The publisher achieved a 6.6% hike in Q1 revenue to $473 million YoY. Subscription revenue rose by 15.3% to $329.1 million, but ad revenue fell by 8.5% to $97.1 million, and other revenue decreased by 10% to $46.8 million.
“Total digital subscription revenue grew by 38%, and we added 301,000 net new digital subscriptions across News, Cooking, Games and Audm, with 167,000 net new digital News subscriptions,” states Meredith Kopit Levien, president and chief executive officer, The New York Times Company.
At the same time, print subscription revenues fell by 3.8% to $149.5 million, largely because of lower single-copy and bulk sales. However, revenue from domestic home delivery subscriptions grew by 0.5%.
The publisher achieved adjusted operating profit of $68.1 million, versus $44.3 million in the prior year.

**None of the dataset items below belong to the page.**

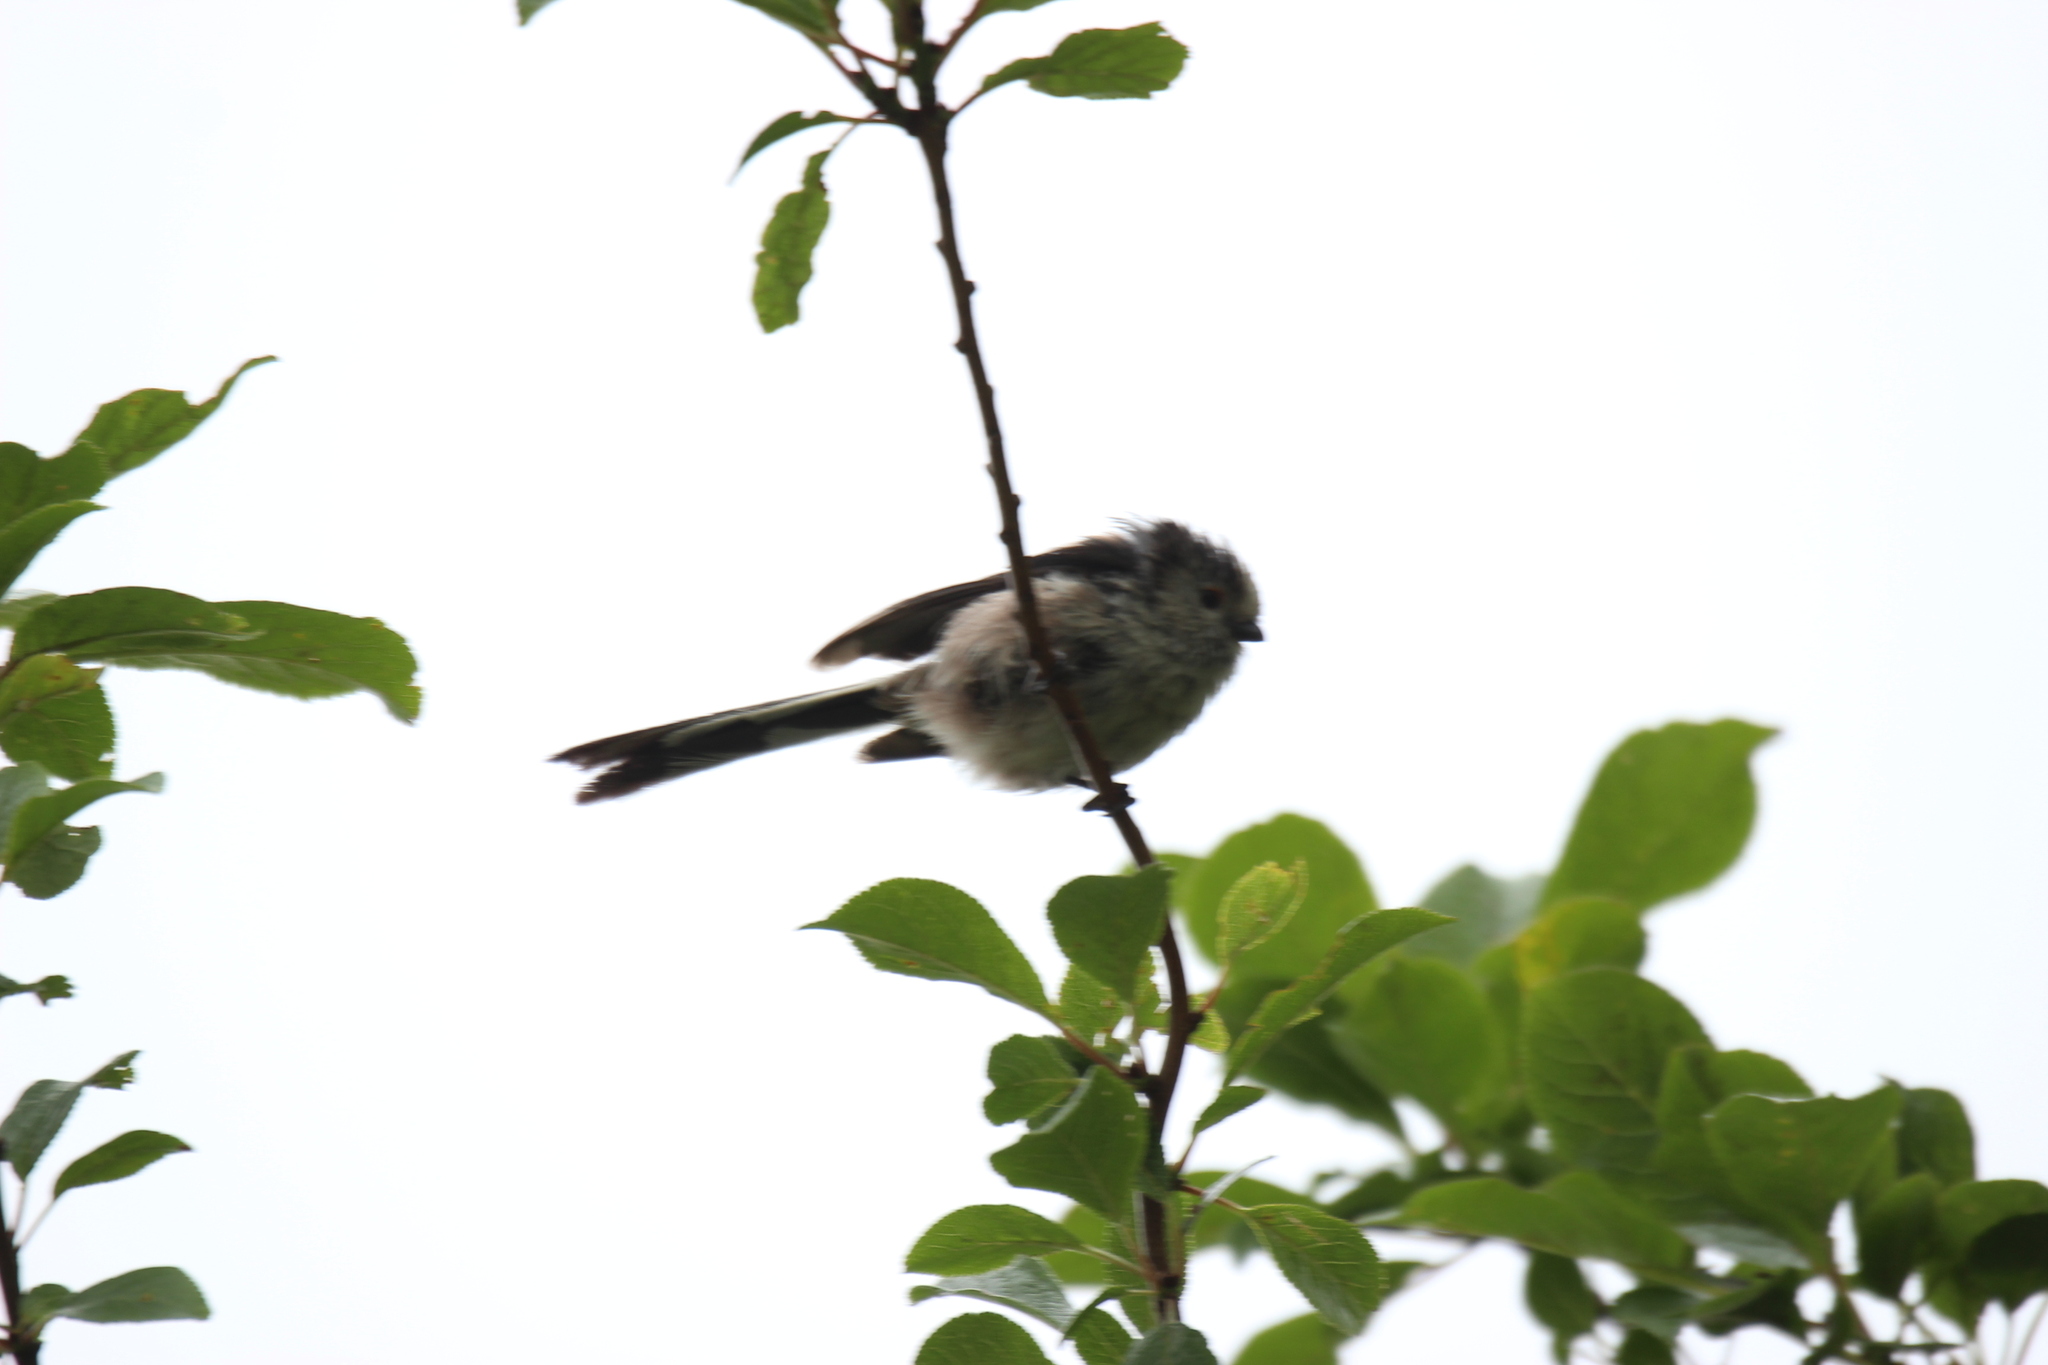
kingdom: Animalia
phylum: Chordata
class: Aves
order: Passeriformes
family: Aegithalidae
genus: Aegithalos
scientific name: Aegithalos caudatus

Sales and marketing costs decreased 18.5% to $60.2 million, mostly due to lower subscription-related media expenses and ad sales costs. But product development costs rose by 25.6% to $38.9 million, and general and administration costs by 7% $52.9 million during the quarter.
Looking toward Q2, the Times expects a 15% increase in total subscription revenues, with digital-only rising by 30%.
Ad revenues are forecast to rise by 55% to 60% YoY, with digital ad sales rising by 70% to 75%. This result would reflect weak ad revenues in Q2 2020 caused by the impact of the pandemic.